1 A large‐scale purification of the nitrogenase components from Azotobacter chroococcum yielded two non‐haem iron proteins, both of which were necessary for nitrogenase activity and each had a specific activity of approximately 2000 ± 300 nmol of acetylene reduced/mg protein per min in the presence of saturating amounts of the other. This procedure freed the Mo‐Fe protein from a protein contaminant which had an electron paramagnetic resonance signal at g = 1.94. 2 Both proteins were purified to homogeneity as determined by disc gel electrophoresis and ultracentrifugal analysis. Both proteins were oxygen‐sensitive but not cold‐labile. Ultracentrifugal analysis indicated that both proteins dissociated to a slight degree at concentrations below 2 mg/ml. 3 The larger of the two proteins had a molecular weight of 227 000 and contained 1.9 ± 0.3 atoms of Mo, 23 ± 2 atoms of Fe, 20 ± 2 acid‐labile sulphide and 47 tryptophan residues/mol. The protein consists of 4 subunits of mol. wt 60000 (approx.). The reduced protein showed electron paramagnetic resonance signals at g = 4.29, 3.65 and 2.013 but not in the area of g = 5 to 6. Upon oxidation absorbance increased throughout the visible region of the ultraviolet visible spectrum, with a maximum difference between oxidised and reduced protein occurring at 430 nm. 4 The smaller protein had a molecular weight of 64000 and contained 4 g‐atoms of Fe and 4 acid‐labile sulphide groups/mol but no tryptophan.

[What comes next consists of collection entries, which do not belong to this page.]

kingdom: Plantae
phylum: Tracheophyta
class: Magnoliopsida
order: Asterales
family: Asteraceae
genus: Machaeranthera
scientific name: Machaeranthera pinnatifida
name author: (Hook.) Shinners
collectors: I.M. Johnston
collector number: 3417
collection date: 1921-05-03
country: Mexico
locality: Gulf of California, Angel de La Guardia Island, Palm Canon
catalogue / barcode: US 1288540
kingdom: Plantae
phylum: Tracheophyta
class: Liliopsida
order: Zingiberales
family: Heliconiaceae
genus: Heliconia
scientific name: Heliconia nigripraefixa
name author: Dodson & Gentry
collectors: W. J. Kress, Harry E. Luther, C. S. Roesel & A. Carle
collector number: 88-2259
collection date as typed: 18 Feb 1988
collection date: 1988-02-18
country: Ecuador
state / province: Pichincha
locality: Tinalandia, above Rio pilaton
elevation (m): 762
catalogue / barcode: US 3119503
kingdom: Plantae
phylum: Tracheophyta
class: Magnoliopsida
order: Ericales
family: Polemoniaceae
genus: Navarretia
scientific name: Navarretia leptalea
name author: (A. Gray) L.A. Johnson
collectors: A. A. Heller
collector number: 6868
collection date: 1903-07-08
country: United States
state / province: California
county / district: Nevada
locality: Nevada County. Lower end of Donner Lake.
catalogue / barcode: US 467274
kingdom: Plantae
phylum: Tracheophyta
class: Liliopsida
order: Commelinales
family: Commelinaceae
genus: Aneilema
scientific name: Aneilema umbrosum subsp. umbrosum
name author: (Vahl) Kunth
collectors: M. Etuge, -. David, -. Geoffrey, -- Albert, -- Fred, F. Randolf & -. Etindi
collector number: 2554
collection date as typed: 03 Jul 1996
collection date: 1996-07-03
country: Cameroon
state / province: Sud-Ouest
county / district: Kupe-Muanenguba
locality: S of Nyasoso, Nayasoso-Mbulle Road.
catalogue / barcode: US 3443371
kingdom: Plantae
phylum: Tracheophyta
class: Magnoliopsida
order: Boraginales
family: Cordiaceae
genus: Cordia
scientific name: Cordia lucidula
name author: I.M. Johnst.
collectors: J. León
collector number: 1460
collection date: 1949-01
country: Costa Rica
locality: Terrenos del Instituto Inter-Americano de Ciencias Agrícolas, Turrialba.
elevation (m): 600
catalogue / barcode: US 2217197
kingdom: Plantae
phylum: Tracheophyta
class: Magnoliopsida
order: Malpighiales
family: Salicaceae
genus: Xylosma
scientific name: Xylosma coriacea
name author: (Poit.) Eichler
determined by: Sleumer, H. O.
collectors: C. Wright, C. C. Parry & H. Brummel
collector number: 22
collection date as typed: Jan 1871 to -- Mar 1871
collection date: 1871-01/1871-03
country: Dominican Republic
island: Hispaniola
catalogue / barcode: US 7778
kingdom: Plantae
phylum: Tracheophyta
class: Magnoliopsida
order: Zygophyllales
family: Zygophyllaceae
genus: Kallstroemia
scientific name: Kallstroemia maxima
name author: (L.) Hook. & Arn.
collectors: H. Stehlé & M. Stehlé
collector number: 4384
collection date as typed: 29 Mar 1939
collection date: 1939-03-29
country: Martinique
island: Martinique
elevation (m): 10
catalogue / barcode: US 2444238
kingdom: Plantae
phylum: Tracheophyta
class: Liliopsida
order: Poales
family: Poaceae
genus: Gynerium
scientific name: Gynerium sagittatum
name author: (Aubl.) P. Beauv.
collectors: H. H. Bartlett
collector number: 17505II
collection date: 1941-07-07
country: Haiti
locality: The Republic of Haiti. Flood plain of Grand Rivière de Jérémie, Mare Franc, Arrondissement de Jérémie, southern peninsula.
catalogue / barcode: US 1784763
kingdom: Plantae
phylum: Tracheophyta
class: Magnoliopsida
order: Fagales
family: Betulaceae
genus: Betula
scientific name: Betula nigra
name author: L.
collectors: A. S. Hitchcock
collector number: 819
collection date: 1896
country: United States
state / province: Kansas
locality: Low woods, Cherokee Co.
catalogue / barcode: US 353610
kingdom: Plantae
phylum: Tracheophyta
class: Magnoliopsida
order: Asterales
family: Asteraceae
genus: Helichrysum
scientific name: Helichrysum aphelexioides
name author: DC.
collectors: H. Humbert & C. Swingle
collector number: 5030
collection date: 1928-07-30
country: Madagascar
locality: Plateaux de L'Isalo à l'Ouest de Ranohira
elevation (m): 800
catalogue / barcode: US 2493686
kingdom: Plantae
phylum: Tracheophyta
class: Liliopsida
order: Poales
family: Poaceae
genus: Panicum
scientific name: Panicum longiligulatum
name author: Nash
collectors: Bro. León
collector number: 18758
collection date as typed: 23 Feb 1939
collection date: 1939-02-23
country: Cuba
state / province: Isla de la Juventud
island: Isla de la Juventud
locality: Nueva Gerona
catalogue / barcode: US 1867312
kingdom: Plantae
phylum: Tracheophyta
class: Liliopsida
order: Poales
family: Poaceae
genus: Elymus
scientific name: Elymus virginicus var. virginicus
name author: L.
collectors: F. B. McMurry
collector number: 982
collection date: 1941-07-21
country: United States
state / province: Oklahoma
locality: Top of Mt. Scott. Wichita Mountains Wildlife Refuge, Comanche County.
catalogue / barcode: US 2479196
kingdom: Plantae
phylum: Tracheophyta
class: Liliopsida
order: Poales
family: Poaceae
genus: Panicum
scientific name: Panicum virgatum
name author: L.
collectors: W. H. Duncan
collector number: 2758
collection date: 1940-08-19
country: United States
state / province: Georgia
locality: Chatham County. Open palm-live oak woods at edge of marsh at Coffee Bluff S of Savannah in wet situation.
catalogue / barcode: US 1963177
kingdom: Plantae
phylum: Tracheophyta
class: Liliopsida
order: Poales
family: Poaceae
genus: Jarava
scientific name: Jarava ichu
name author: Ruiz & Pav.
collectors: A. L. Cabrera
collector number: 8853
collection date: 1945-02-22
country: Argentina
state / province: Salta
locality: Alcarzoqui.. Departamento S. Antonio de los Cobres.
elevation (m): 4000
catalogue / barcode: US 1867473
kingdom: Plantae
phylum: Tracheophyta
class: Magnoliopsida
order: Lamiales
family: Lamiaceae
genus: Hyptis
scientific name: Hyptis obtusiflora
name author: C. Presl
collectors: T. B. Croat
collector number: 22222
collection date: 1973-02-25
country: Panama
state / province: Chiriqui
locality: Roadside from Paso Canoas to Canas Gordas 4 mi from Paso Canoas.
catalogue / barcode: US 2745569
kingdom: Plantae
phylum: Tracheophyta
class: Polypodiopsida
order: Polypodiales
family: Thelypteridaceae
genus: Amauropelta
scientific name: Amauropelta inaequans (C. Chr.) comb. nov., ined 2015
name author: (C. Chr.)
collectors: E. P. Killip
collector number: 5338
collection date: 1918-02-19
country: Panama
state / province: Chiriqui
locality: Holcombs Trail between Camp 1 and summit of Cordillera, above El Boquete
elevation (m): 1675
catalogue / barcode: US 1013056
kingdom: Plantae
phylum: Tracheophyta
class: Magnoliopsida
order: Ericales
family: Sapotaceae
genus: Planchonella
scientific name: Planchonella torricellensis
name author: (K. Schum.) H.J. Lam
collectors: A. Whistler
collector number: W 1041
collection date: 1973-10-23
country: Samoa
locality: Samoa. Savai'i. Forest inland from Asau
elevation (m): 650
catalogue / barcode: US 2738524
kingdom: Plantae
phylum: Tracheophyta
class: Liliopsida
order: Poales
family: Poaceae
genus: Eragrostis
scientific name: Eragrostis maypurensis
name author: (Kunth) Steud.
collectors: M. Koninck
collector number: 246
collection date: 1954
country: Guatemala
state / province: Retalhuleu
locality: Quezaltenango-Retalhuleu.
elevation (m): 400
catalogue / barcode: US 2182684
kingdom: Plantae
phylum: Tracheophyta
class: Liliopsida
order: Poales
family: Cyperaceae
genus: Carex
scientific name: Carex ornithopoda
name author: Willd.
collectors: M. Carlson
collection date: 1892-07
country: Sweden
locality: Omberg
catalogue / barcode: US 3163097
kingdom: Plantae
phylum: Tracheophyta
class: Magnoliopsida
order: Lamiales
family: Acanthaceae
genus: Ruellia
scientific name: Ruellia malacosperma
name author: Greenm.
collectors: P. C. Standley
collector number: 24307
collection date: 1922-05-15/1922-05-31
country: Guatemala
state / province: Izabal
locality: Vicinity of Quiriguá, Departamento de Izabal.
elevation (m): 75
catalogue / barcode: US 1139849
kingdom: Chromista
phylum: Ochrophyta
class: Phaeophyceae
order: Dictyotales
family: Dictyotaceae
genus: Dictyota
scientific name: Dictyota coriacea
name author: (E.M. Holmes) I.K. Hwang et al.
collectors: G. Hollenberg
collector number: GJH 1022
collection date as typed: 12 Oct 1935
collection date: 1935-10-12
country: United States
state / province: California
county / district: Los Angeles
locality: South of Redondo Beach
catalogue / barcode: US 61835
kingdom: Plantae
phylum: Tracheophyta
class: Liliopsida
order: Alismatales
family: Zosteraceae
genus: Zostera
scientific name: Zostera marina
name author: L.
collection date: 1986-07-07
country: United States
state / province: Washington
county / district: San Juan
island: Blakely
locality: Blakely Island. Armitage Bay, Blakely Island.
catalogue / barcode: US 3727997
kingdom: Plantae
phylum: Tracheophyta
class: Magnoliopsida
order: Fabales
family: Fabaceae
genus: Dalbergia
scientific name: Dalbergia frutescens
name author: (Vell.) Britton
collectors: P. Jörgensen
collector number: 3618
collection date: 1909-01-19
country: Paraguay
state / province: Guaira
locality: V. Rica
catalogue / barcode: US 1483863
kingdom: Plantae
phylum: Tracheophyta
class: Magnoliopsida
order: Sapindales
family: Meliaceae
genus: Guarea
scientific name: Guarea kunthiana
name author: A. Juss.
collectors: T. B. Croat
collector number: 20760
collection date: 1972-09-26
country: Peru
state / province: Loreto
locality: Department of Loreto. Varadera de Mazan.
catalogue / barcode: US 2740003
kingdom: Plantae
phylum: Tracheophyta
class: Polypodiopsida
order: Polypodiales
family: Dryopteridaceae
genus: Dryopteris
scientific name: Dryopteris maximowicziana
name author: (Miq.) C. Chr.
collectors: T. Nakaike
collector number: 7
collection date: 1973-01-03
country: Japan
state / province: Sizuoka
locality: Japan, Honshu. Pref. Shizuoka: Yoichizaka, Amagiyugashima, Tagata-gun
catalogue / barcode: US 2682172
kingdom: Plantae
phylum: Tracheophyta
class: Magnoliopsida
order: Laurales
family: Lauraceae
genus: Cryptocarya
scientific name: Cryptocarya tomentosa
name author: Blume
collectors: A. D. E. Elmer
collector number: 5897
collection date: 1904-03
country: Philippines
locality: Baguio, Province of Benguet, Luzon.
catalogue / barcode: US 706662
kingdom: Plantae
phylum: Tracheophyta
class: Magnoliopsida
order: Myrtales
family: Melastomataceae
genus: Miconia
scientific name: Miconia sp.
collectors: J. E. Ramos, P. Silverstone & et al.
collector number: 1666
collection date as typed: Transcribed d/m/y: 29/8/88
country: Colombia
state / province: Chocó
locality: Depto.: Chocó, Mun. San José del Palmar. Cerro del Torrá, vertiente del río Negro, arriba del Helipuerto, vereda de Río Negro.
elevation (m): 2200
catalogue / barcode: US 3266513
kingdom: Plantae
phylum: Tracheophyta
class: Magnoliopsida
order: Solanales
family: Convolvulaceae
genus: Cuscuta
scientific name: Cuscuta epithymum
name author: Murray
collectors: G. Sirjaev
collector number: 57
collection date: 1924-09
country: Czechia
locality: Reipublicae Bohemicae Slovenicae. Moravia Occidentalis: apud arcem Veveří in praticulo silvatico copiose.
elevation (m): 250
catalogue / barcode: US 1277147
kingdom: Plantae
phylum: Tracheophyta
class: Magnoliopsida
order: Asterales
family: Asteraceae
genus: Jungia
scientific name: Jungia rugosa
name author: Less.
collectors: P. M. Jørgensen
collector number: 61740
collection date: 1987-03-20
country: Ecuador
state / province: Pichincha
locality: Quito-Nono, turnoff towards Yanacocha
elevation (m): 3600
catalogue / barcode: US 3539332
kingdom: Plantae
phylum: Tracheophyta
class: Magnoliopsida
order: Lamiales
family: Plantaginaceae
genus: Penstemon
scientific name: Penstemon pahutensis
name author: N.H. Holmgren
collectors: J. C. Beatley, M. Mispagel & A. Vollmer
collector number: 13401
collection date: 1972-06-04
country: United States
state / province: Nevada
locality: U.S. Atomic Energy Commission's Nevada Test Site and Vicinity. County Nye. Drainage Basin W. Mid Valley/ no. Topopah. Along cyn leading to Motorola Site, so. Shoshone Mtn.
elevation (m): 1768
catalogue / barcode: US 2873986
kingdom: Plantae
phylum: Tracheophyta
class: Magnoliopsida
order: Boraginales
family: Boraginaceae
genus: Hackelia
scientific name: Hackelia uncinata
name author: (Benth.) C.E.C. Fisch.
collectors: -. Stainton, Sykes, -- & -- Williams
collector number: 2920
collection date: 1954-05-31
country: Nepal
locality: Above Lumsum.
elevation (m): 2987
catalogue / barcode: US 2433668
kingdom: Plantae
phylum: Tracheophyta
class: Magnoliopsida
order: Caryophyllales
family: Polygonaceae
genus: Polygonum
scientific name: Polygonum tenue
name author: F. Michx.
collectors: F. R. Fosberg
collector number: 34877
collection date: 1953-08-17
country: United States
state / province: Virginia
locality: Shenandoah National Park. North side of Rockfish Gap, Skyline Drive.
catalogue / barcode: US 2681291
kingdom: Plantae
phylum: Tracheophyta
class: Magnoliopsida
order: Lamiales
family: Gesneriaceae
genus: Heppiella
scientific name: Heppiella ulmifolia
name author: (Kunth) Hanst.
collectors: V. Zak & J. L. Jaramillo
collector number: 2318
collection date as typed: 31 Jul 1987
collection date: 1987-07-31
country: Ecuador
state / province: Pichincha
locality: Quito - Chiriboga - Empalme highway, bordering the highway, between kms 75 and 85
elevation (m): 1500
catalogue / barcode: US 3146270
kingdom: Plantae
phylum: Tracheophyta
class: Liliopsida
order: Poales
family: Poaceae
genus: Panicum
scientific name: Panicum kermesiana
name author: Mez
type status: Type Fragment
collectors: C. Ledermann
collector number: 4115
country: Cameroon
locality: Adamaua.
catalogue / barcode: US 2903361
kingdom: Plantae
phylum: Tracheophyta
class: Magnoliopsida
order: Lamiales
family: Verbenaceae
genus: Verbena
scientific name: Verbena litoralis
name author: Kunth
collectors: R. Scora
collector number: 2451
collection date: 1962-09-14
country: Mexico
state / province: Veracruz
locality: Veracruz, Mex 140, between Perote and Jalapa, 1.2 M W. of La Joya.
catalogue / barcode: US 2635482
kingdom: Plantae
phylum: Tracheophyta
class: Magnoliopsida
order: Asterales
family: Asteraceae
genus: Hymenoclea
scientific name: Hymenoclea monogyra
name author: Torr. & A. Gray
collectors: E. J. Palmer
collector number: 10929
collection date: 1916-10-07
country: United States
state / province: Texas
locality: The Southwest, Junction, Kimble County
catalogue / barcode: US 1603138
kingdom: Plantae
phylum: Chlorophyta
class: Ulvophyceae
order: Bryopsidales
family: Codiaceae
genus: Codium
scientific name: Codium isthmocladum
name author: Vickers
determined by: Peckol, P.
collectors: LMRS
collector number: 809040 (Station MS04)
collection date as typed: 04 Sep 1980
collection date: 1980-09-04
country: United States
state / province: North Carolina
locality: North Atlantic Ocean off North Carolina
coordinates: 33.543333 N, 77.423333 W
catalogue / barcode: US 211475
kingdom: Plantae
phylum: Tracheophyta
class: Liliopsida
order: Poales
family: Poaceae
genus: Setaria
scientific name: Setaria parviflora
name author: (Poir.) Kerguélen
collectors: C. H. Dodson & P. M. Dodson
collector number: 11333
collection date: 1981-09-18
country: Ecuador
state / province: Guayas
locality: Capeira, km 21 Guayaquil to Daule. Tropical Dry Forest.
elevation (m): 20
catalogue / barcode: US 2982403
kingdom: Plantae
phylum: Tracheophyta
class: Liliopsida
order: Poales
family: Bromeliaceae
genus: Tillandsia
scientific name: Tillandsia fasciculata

It had two subunits of mol. wt 30800. The reduced protein showed electron paramagnetic resonance signals in the g = 1.94 region which integrated to 0.17 electrons/mol. The protein retained almost full activity after oxidation with phenazine methosulphate. The ultraviolet visible spectrum of oxidised protein was clearly different from that of the oxygen‐inactivated protein: it had a sharp peak at 269 nm and a broad absorbance between 340 and 470 nm with a maximum difference between oxidised and reduced forms at 430 nm. Oxygen‐inactivated protein showed a sharp peak at 277.5.nm and broad peaks from 305 to 360, 400 to 425 and 435 to 475 nm. 5 Amino acid analyses of both proteins showed that most common amino acids were present with a preponderance of acidic residues. Analyses of compositional relatedness showed that the nitrogenase proteins from A. chroococcum were most closely related to those from A. vinelandii and least so to those from Clostridium pasteurianum.